President Barack Obama has tapped a veteran Chicago youth services leader to run the Administration on Children, Youth and Families – a federal agency expected to play a key role in holding state foster care systems accountable and fostering child welfare reform.
Bryan H. Samuels, the nominee, is a former director of the Illinois Department of Children and Family Services and a former top aide to U.S. Education Secretary Arne Duncan when Duncan led Chicago Public Schools.
Samuels is regarded as an effective child welfare administrator who relies as much on studies and research in making decisions as he does on his own experience growing up at a residential school from age 7 on.
“You don’t get people with his background and his abilities in that position,” said Jack Wuest, executive director of the Alternative Schools Network in Chicago.
“He really understood the issues because he lived it,” Wuest said.
Samuels ran the Illinois Department of Children and Family Services from 2003 to 2006. During that time, those familiar with his work say, he helped continue to reduce caseloads and the number of children in state care – a trend initiated by his predecessor, Jess McDonald.
Mark Courtney, a University of Washington social work professor who knew Samuels when they both taught at the University of Chicago, credited Samuels with making the government a better and more caring parent for children in long-term care.
“I would say that Bryan Samuels is one of the first public child welfare administrators in the country to make child well-being a major focus of the child welfare system,” Courtney said, explaining that, historically, child welfare administrators have focused mostly on safety and permanency.
“Taking care of children, focusing on what their needs are while in care, was something Bryan focused on and he was very successful at it,” Courtney said.
Part of the reason, Courtney and others say, is because of Samuels’ experience growing up at a residential school for children.
The White House said as much in a statement about Samuels.
“His commitment to public service is largely motivated by his own success in overcoming great personal hardship during his eleven and half years of growing up in a residential school for disadvantaged children,” a White House statement stated. “This experience helped shape his commitment to serve children who lived in foster care and reinforced his belief that dedicated people and well-designed programs can make a dramatic impact on the lives of at-risk youth.”
As director of Illinois DCFS, the White House said, Samuels accomplished a number of systemic reforms.
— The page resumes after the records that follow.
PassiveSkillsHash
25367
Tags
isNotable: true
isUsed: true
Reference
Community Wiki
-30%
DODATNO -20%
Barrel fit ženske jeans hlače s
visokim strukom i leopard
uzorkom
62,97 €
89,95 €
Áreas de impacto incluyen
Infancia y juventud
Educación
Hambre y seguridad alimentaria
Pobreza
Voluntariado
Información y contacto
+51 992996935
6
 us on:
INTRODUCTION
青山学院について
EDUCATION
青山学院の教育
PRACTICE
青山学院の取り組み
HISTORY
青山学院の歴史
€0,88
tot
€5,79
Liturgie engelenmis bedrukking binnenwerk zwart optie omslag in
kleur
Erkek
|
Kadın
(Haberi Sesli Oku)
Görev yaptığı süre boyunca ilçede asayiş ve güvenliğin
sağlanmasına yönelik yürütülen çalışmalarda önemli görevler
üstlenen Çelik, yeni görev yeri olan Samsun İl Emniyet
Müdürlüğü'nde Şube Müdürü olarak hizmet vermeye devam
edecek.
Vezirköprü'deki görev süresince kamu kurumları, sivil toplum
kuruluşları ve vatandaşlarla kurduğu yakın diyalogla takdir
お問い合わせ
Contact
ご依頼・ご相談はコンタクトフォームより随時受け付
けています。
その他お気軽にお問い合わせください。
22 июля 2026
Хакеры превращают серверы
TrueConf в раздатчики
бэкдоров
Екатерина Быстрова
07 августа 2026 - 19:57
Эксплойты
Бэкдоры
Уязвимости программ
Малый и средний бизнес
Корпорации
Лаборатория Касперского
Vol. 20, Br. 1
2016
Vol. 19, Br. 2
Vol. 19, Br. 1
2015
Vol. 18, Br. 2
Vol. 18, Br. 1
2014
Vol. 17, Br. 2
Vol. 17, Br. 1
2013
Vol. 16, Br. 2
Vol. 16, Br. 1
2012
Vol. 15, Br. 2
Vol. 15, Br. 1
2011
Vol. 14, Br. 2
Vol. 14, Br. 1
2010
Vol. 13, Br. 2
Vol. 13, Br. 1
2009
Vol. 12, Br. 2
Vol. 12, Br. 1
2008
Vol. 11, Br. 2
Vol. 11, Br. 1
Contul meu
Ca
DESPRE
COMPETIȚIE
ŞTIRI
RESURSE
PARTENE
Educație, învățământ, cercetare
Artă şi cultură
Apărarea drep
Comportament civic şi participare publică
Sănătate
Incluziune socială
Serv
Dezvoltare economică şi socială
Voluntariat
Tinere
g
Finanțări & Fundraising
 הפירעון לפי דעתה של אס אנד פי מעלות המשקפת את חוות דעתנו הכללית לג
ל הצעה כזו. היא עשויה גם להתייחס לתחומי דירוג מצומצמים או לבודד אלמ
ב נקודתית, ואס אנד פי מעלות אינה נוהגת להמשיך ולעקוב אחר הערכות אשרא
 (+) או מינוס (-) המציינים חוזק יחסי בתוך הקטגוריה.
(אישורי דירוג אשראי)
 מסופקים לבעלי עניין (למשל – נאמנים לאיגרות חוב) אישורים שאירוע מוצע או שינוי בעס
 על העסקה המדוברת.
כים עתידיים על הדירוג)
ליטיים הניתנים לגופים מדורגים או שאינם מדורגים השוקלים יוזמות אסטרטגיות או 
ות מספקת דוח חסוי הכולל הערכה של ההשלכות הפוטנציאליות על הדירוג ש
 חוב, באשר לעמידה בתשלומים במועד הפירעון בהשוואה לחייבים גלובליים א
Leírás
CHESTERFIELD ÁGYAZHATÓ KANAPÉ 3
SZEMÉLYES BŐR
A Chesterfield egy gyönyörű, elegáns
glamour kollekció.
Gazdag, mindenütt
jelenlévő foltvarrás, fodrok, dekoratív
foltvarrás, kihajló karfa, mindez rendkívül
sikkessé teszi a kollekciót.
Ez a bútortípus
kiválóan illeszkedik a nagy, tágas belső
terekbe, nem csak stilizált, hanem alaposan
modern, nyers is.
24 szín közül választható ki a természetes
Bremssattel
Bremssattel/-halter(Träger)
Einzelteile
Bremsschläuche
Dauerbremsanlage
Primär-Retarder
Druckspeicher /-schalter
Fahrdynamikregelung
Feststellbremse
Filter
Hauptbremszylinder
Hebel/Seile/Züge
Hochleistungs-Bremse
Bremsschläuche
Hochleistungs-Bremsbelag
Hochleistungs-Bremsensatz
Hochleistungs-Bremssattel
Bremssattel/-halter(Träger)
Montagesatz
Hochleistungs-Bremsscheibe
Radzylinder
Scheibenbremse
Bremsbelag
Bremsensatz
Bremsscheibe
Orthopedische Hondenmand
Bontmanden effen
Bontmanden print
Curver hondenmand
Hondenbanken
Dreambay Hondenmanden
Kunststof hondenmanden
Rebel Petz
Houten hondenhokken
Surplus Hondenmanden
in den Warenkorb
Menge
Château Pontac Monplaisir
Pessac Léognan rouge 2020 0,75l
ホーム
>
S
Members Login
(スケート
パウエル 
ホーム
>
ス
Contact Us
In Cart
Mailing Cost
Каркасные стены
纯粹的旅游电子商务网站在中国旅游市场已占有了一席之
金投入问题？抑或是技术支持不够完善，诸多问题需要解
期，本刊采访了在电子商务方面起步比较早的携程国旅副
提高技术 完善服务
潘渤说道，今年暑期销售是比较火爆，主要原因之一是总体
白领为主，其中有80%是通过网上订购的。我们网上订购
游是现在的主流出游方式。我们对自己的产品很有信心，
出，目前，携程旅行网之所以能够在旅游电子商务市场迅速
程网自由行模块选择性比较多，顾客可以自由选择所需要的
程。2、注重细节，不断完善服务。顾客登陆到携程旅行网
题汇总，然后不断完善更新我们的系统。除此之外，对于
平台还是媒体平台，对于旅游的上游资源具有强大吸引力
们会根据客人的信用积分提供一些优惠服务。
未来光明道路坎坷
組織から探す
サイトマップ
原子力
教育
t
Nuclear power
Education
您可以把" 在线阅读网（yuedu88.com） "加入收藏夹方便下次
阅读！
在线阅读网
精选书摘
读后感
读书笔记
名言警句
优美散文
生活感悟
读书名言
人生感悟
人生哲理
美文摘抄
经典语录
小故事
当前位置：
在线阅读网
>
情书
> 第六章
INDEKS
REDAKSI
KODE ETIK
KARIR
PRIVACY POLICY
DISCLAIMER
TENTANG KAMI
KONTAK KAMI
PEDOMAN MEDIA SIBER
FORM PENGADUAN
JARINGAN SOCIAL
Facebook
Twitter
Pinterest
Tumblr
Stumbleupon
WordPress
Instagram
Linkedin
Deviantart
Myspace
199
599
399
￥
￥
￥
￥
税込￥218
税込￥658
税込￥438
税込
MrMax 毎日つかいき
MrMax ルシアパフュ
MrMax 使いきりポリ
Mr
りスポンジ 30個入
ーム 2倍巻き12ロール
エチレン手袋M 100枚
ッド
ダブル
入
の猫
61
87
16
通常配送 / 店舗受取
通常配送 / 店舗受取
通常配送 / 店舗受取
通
They included implementing comprehensive assessments of all children entering care, redesigning transitional and independent living programs, and creating a “child location unit” to track all runaway youth.
He also helped the agency establish what the White House said were the “lowest caseload ratios for case managers in the nation” and decreased the use of residential treatment or group homes by 20 percent.
Samuels taught at University of Chicago’s School of Social Service Administration. He holds a Master’s Degree from the University of Chicago and a Bachelor’s of Arts Degree from the University of Notre Dame.
The Administration on Children, Youth and Families (ACYF) is part of the Administration for Children and Families (ACF).
ACF oversees a wide swath of entitlements and domestic programs. ACYF oversees two of those programs: The Family and Youth Services Bureau (FYSB) and the Children’s Bureau.
The Children’s Bureau manages the matching funds that go to states for child welfare services, chief among them the Title IV-E foster care funds. Children’s Bureau also oversees the adoption incentive and assistance programs, and conducts Child and Family Services Reviews (CFSR) of the 50 states child welfare systems.
Many of these operations will come sharply into focus during Obama’s tenure. The Fostering Connections to Success and Increasing Adoption Act makes significant changes to how states can use federal funds, but that process needs clarifying.
Every state failed its first CFSR, submitted a program improvement plan, and some have already failed again in the second round. It will likely fall to Obama’s Children’s Bureau to put teeth to that review process and actually penalize states for not improving. And that won’t be popular, because there are plenty of advocates who think the CFSR methodology is far from flawless.
FYSB funds ventures including youth development, services to homeless and runaway youth, abstinence education and mentoring children of prisoners. The budget quadrupled to more than $350 million under former President George W. Bush.